The shader relies on a number of WEBGL extensions, mostly involving floating point textures. Instead of just enabling these specific ones, it ends up being shorter just to loop over the supported extensions and enable them all. It then create two textures to ping pong between, with corresponding framebuffers:


for(i = 2; i--;) {
    tex[i] = g.createTexture()
    g.bindTexture(g.TEXTURE_2D, tex[i])
    fbo[i] = g.createFramebuffer()
    g.bindFramebuffer(g.FRAMEBUFFER, fbo[i])
    g.texImage2D(g.TEXTURE_2D, 0, g.RGBA32F,
        window.innerWidth, window.innerHeight,
        0, g.RGBA, g.FLOAT, null)
    g.generateMipmap(g.TEXTURE_2D)
    g.framebufferTexture2D(g.FRAMEBUFFER,
        g.COLOR_ATTACHMENT0, g.TEXTURE_2D, tex[i], 0)
}

It also generates a mipmap for each texture. This isn't actually used by the shader, so the content of it doesn't particularly matter, it's just shorter than having to set filtering modes for the textures. The rendering function sets up the shader to render to one texture, and read from the other:


function render(buffer=null) {
    g.bindFramebuffer(g.FRAMEBUFFER, buffer)
    g.bindTexture(g.TEXTURE_2D, tex[frame % 2])
    g.uniform1i(g.getUniformLocation(P,'F'), frame % 500)
    g.drawArrays(g.TRIANGLES, 0, 3)
}

The rendering loop, driven by setInterval, alternates between two rendering calls:


render(fbo[frame++ % 2])
render()

The first renders to a texture, and the seconds renders the same image to the screen. It would likely be more efficient to render the texture to the screen, rather than running the simulation twice per frame, but this would have required a second shader program which would have added considerable length to the code.

Note that it's not necessary to construct a vertex array for the draw call, as the vertex shader uses a clever trick to automatically construct a triangle covering the entire screen. This is actually a little more efficient that the traditional fullscreen quad.

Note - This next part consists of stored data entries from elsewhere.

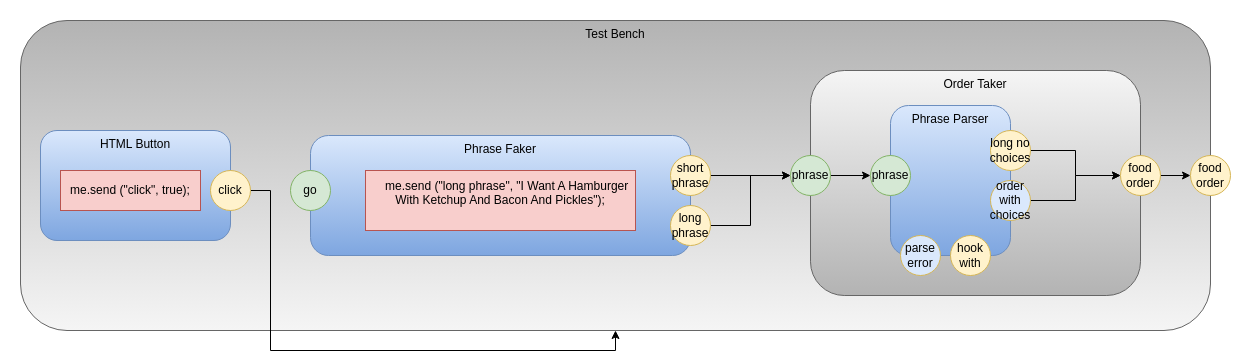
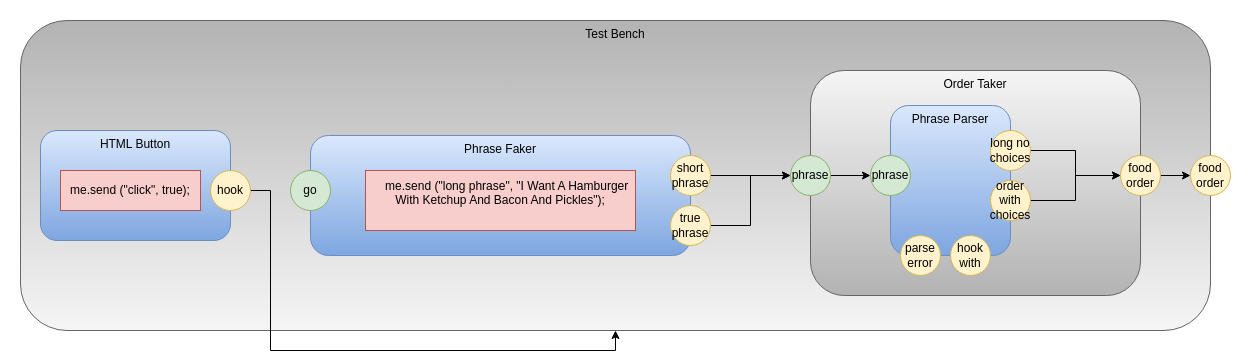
  <mxCell id="0" />
  <mxCell id="1" parent="0" />
  <mxCell id="2" value="Test Bench" style="rounded=1;whiteSpace=wrap;html=1;horizontal=1;verticalAlign=top;gradientColor=#b3b3b3;fillColor=#f5f5f5;strokeColor=#666666;gradientDirection=north;" parent="1" vertex="1"><mxGeometry x="20" y="20" width="1190" height="310" as="geometry" /></mxCell>
  <mxCell id="3" value="Order Taker" style="rounded=1;whiteSpace=wrap;html=1;horizontal=1;verticalAlign=top;fillColor=#f5f5f5;strokeColor=#666666;gradientColor=#b3b3b3;" parent="1" vertex="1"><mxGeometry x="810" y="70" width="330" height="225" as="geometry" /></mxCell>
  <mxCell id="4" style="edgeStyle=orthogonalEdgeStyle;rounded=0;orthogonalLoop=1;jettySize=auto;html=1;exitX=1;exitY=0.5;exitDx=0;exitDy=0;" parent="1" source="5" target="17" edge="1"><mxGeometry relative="1" as="geometry" /></mxCell>
  <mxCell id="5" value="food order" style="ellipse;whiteSpace=wrap;html=1;aspect=fixed;fillColor=#fff2cc;strokeColor=#d6b656;" parent="1" vertex="1"><mxGeometry x="1120" y="155" width="40" height="40" as="geometry" /></mxCell>
  <mxCell id="6" style="edgeStyle=orthogonalEdgeStyle;rounded=0;orthogonalLoop=1;jettySize=auto;html=1;exitX=1;exitY=0.5;exitDx=0;exitDy=0;" parent="1" source="7" target="21" edge="1"><mxGeometry relative="1" as="geometry" /></mxCell>
  <mxCell id="7" value="phrase" style="ellipse;whiteSpace=wrap;html=1;aspect=fixed;fillColor=#d5e8d4;strokeColor=#82b366;" parent="1" vertex="1"><mxGeometry x="790" y="155" width="40" height="40" as="geometry" /></mxCell>
  <mxCell id="8" value="HTML Button" style="rounded=1;whiteSpace=wrap;html=1;fillColor=#dae8fc;strokeColor=#6c8ebf;gradientColor=#7ea6e0;verticalAlign=top;" parent="1" vertex="1"><mxGeometry x="40" y="130" width="190" height="110" as="geometry" /></mxCell>
  <mxCell id="9" style="edgeStyle=orthogonalEdgeStyle;rounded=0;orthogonalLoop=1;jettySize=auto;html=1;exitX=1;exitY=0.5;exitDx=0;exitDy=0;" parent="1" source="10" target="2" edge="1"><mxGeometry relative="1" as="geometry" /></mxCell>
- <mxCell id="10" value="click" style="ellipse;whiteSpace=wrap;html=1;aspect=fixed;fillColor=#fff2cc;strokeColor=#d6b656;" parent="1" vertex="1"><mxGeometry x="210" y="170" width="40" height="40" as="geometry" /></mxCell>
+ <mxCell id="10" value="hook" style="ellipse;whiteSpace=wrap;html=1;aspect=fixed;fillColor=#fff2cc;strokeColor=#d6b656;" parent="1" vertex="1"><mxGeometry x="210" y="170" width="40" height="40" as="geometry" /></mxCell>
  <mxCell id="11" value="Phrase Faker" style="rounded=1;whiteSpace=wrap;html=1;fillColor=#dae8fc;strokeColor=#6c8ebf;gradientColor=#7ea6e0;verticalAlign=top;" parent="1" vertex="1"><mxGeometry x="310" y="135" width="380" height="120" as="geometry" /></mxCell>
  <mxCell id="12" style="edgeStyle=orthogonalEdgeStyle;rounded=0;orthogonalLoop=1;jettySize=auto;html=1;exitX=1;exitY=0.5;exitDx=0;exitDy=0;entryX=0;entryY=0.5;entryDx=0;entryDy=0;" parent="1" source="13" target="7" edge="1"><mxGeometry relative="1" as="geometry" /></mxCell>
  <mxCell id="13" value="short phrase" style="ellipse;whiteSpace=wrap;html=1;aspect=fixed;fillColor=#fff2cc;strokeColor=#d6b656;" parent="1" vertex="1"><mxGeometry x="670" y="155" width="40" height="40" as="geometry" /></mxCell>
  <mxCell id="14" style="edgeStyle=orthogonalEdgeStyle;rounded=0;orthogonalLoop=1;jettySize=auto;html=1;exitX=1;exitY=0.5;exitDx=0;exitDy=0;entryX=0;entryY=0.5;entryDx=0;entryDy=0;" parent="1" source="15" target="7" edge="1"><mxGeometry relative="1" as="geometry" /></mxCell>
- <mxCell id="15" value="long phrase" style="ellipse;whiteSpace=wrap;html=1;aspect=fixed;fillColor=#fff2cc;strokeColor=#d6b656;" parent="1" vertex="1"><mxGeometry x="670" y="205" width="40" height="40" as="geometry" /></mxCell>
+ <mxCell id="15" value="true phrase" style="ellipse;whiteSpace=wrap;html=1;aspect=fixed;fillColor=#fff2cc;strokeColor=#d6b656;" parent="1" vertex="1"><mxGeometry x="670" y="205" width="40" height="40" as="geometry" /></mxCell>
  <mxCell id="16" value="go" style="ellipse;whiteSpace=wrap;html=1;aspect=fixed;fillColor=#d5e8d4;strokeColor=#82b366;" parent="1" vertex="1"><mxGeometry x="290" y="170" width="40" height="40" as="geometry" /></mxCell>
  <mxCell id="17" value="food order" style="ellipse;whiteSpace=wrap;html=1;aspect=fixed;fillColor=#fff2cc;strokeColor=#d6b656;" parent="1" vertex="1"><mxGeometry x="1190" y="155" width="40" height="40" as="geometry" /></mxCell>
  <mxCell id="18" value="Phrase Parser" style="rounded=1;whiteSpace=wrap;html=1;gradientColor=#7ea6e0;fillColor=#dae8fc;strokeColor=#6c8ebf;verticalAlign=top;" parent="1" vertex="1"><mxGeometry x="890" y="105" width="120" height="150" as="geometry" /></mxCell>
  <mxCell id="19" style="edgeStyle=orthogonalEdgeStyle;rounded=0;orthogonalLoop=1;jettySize=auto;html=1;exitX=1;exitY=0.5;exitDx=0;exitDy=0;" parent="1" source="20" target="5" edge="1"><mxGeometry relative="1" as="geometry" /></mxCell>
  <mxCell id="20" value="long no choices" style="ellipse;whiteSpace=wrap;html=1;aspect=fixed;fillColor=#fff2cc;strokeColor=#d6b656;" parent="1" vertex="1"><mxGeometry x="990" y="130" width="40" height="40" as="geometry" /></mxCell>
  <mxCell id="21" value="phrase" style="ellipse;whiteSpace=wrap;html=1;aspect=fixed;fillColor=#d5e8d4;strokeColor=#82b366;" parent="1" vertex="1"><mxGeometry x="870" y="155" width="40" height="40" as="geometry" /></mxCell>
  <mxCell id="22" style="edgeStyle=orthogonalEdgeStyle;rounded=0;orthogonalLoop=1;jettySize=auto;html=1;exitX=1;exitY=0.5;exitDx=0;exitDy=0;" parent="1" source="23" target="5" edge="1"><mxGeometry relative="1" as="geometry" /></mxCell>
- <mxCell id="23" value="order with choices" style="ellipse;whiteSpace=wrap;html=1;aspect=fixed;fillColor=#dae8fc;strokeColor=#d6b656;" parent="1" vertex="1"><mxGeometry x="990" y="180" width="40" height="40" as="geometry" /></mxCell>
- <mxCell id="24" value="parse error" style="ellipse;whiteSpace=wrap;html=1;aspect=fixed;fillColor=#dae8fc;strokeColor=#d6b656;" parent="1" vertex="1"><mxGeometry x="900" y="235" width="40" height="40" as="geometry" /></mxCell>
+ <mxCell id="23" value="order with choices" style="ellipse;whiteSpace=wrap;html=1;aspect=fixed;fillColor=#fff2cc;strokeColor=#d6b656;" parent="1" vertex="1"><mxGeometry x="990" y="180" width="40" height="40" as="geometry" /></mxCell>
+ <mxCell id="24" value="parse error" style="ellipse;whiteSpace=wrap;html=1;aspect=fixed;fillColor=#fff2cc;strokeColor=#d6b656;" parent="1" vertex="1"><mxGeometry x="900" y="235" width="40" height="40" as="geometry" /></mxCell>
  <mxCell id="25" value="hook with" style="ellipse;whiteSpace=wrap;html=1;aspect=fixed;fillColor=#fff2cc;strokeColor=#d6b656;" parent="1" vertex="1"><mxGeometry x="950" y="235" width="40" height="40" as="geometry" /></mxCell>
  <mxCell id="26" value="me.send (&quot;click&quot;, true);" style="rounded=0;whiteSpace=wrap;html=1;fillColor=#f8cecc;strokeColor=#b85450;" parent="1" vertex="1"><mxGeometry x="60" y="170" width="140" height="40" as="geometry" /></mxCell>
  <mxCell id="27" value="&lt;div&gt;&amp;nbsp; &amp;nbsp; me.send (&quot;long phrase&quot;, &quot;I Want A Hamburger With Ketchup And Bacon And Pickles&quot;);&lt;/div&gt;&lt;div&gt;&lt;br&gt;&lt;/div&gt;" style="rounded=0;whiteSpace=wrap;html=1;fillColor=#f8cecc;strokeColor=#b85450;" parent="1" vertex="1"><mxGeometry x="365" y="170" width="270" height="60" as="geometry" /></mxCell>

Finally, the most important part of the code outside of all this boilerplate is the fragment shader, which is a modified version of the one described in my previous post.

Update

I've made a few changes to this code since publishing it, as I learnt about some of the things that can go wrong with WEBGL on different platforms:

Thanks to Jodie, Theron, and BrowserStack Live for help with testing.